Comparing FaaS with On-Premises, Infrastructure as a Service (IaaS), Platform as a Service (PaaS) and Software as a Service (SaaS) execution models, only SaaS offers all attributes of execution models that include: function, application, runtime, containers, operating system, virtualization, network and hardware.
After providing the advantages and disadvantages of using FaaS and the attributes that comprise a good FaaS platform, Doguin discussed the early choices on technologies that comprise a good FaaS runtime. These include: virtualization, containerization, and native process. Using a video clip from the TV series, Seinfeld, where George Castanza double-dips a chip, Doguin made the correlation that the chip is the container and the dip is the kernel.
Comparing FaaS runtimes, WebAssembly (WASM) outperformed VMs, containers, MicroVMs, native and hardened containers with isolation, startup time, overhead efficiency and security. This led Doguin to ask: “Why are we not using WASM all the time?“
The WASM component model includes: component interfaces described in the WebAssembly Interface Types (WIT); a canonical Application Binary Interface (ABI) which handles string, list, struct, other high-level type conversions; defines linking rules among components; and there is no required manual memory management. The intent is to increase portability across the WASM model and languages.

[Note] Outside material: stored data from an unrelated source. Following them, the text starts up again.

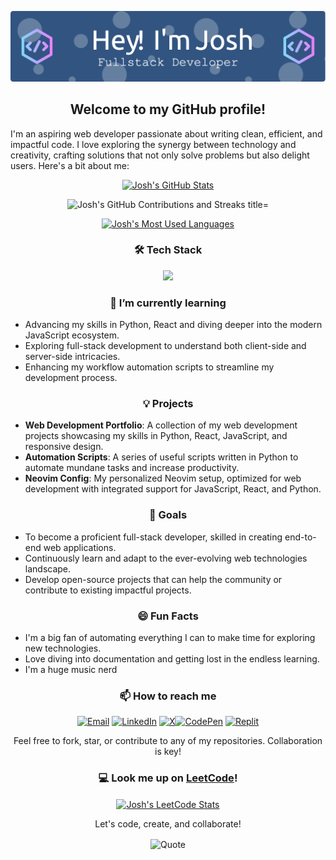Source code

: ![Header](./github-header-image_3.png)

<div class="welcome" align="center">
<h2>Welcome to my GitHub profile!</h2>
</div>

I'm an aspiring web developer passionate about writing clean, efficient, and impactful code. I love exploring the synergy between technology and creativity, crafting solutions that not only solve problems but also delight users. Here's a bit about me:
<p></p>
<div class="github" align="center">
	<a href="https://github.com/joshuadanpeterson"><img src="https://github-readme-stats.vercel.app/api?username=joshuadanpeterson&show_icons=true&theme=nord" alt="Josh's GitHub Stats" title="Josh's GitHub Stats"></a>
</div>
<p></p>
<div class="github" align="center"
	<a href="https://github.com/joshuadanpeterson"><img src="https://github-readme-streak-stats.herokuapp.com/?user=joshuadanpeterson&theme=nord&hide_border=false" alt="Josh's GitHub Contributions and Streaks title="Josh's GitHub Contributions and Streaks"></a>
</div>
<p></p>
<div class="github" align="center">
	<a href="https://github.com/joshuadanpeterson"><img src="https://github-readme-stats.vercel.app/api/top-langs/?username=joshuadanpeterson&theme=nord&hide_border=false&include_all_commits=true&count_private=true&layout=compact" alt="Josh's Most Used Languages" title="Josh's Most Used Languages"></a>
</div>

<div class="tech-stack" align="center">
	<h3>🛠 Tech Stack</h3>
  	<a href="https://skillicons.dev">
  		<img src="https://skillicons.dev/icons?i=anaconda,androidstudio,apple,aws,azure,babel,bash,bootstrap,codepen,css,discord,django,docker,express,figma,firebase,flask,gatsby,gcp,git,github,githubactions,gmail,heroku,html,instagram,js,kubernetes,linkedin,linux,lua,md,materialui,mongodb,neovim,nodejs,npm,obsidian,postgres,postman,py,react,replit,sqlite,selenium,svg,tailwind,twitter,vim,vscode,wordpress,yarn" />
	</a>
</div>

<div class="learning" align="center">
	<h3>🌱 I’m currently learning</h3>
</div>

- Advancing my skills in Python, React and diving deeper into the modern JavaScript ecosystem.
- Exploring full-stack development to understand both client-side and server-side intricacies.
- Enhancing my workflow automation scripts to streamline my development process.

<div class="projects" align="center">
	<h3>💡 Projects</h3>
</div>

- **Web Development Portfolio**: A collection of my web development projects showcasing my skills in Python, React, JavaScript, and responsive design.
- **Automation Scripts**: A series of useful scripts written in Python to automate mundane tasks and increase productivity.
- **Neovim Config**: My personalized Neovim setup, optimized for web development with integrated support for JavaScript, React, and Python.

<div class="goals" align="center">
	<h3>🚀 Goals</h3>
</div>

- To become a proficient full-stack developer, skilled in creating end-to-end web applications.
- Continuously learn and adapt to the ever-evolving web technologies landscape.
- Develop open-source projects that can help the community or contribute to existing impactful projects.

<div class="fun-facts" align="center">
	<h3>😄 Fun Facts</h3>
</div>

- I'm a big fan of automating everything I can to make time for exploring new technologies.
- Love diving into documentation and getting lost in the endless learning.
- I'm a huge music nerd

<div class="contact" align="center">
	<h3>📫 How to reach me</h3>
	<a href="mailto:joshuadanpeterson@gmail.com"><img src="https://skillicons.dev/icons?i=gmail" alt="Email" title="Email" /></a> <a href="https://www.linkedin.com/in/joshuadanpeterson"><img src="https://skillicons.dev/icons?i=linkedin" alt="LinkedIn" title="LinkedIn" /></a> <a href="https://www.x.com/jdpeterson"><img src="https://skillicons.dev/icons?i=twitter" alt="X" title="X" /></a><a href="https://codepen.io/joshuadanpeterson/collections/"><img src="https://skillicons.dev/icons?i=codepen" alt="CodePen" title="CodePen" /></a> <a href="https://replit.com/@joshuadanpeterson"><img src="https://skillicons.dev/icons?i=replit" alt="Replit" title="Replit"/></a>

Feel free to fork, star, or contribute to any of my repositories. Collaboration is key!
</div>

<div class="leetcode" align="center">
	<h3>💻 Look me up on <a href="https://leetcode.com/joshuadanpeterson/">LeetCode</a>!</h3>
	<a href="https://leetcode.com/joshuadanpeterson/"><img align="center" src="https://leetcard.joshuadanpeterson.cool" alt="Josh's LeetCode Stats" title="Josh's LeetCode Stats"></a>

<p></p>
Let's code, create, and collaborate!
<p></p>
</div>

<div align="center">
	<img align="center" src="https://github-readme-quotes-bay.vercel.app/quote?quotesUrl=https://github.com/joshuadanpeterson/joshuadanpeterson/blob/main/quotes.json&theme=nord&animation=grow_out_in" alt="Quote" title="Quote">
</div>

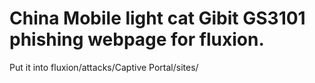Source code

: # China Mobile light cat Gibit GS3101 phishing webpage for fluxion.
Put it into fluxion/attacks/Captive Portal/sites/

Doguin introduced and thoroughly described a practical example using wasmCloud, a Cloud Native Computing Foundation project, that can build and manage polyglot WASM applications that can run across clouds, Kubernetes data centers and edge environments. He maintained that “wasmCloud orchestrates deployments of WebAssembly components just as Kubernetes orchestrates containers.“
Douim concluded by encouraging attendees to visit this GitHub Codespaces repository to work with the example application. Developers will need to log in to their personal GitHub accounts to initiate the Codespace.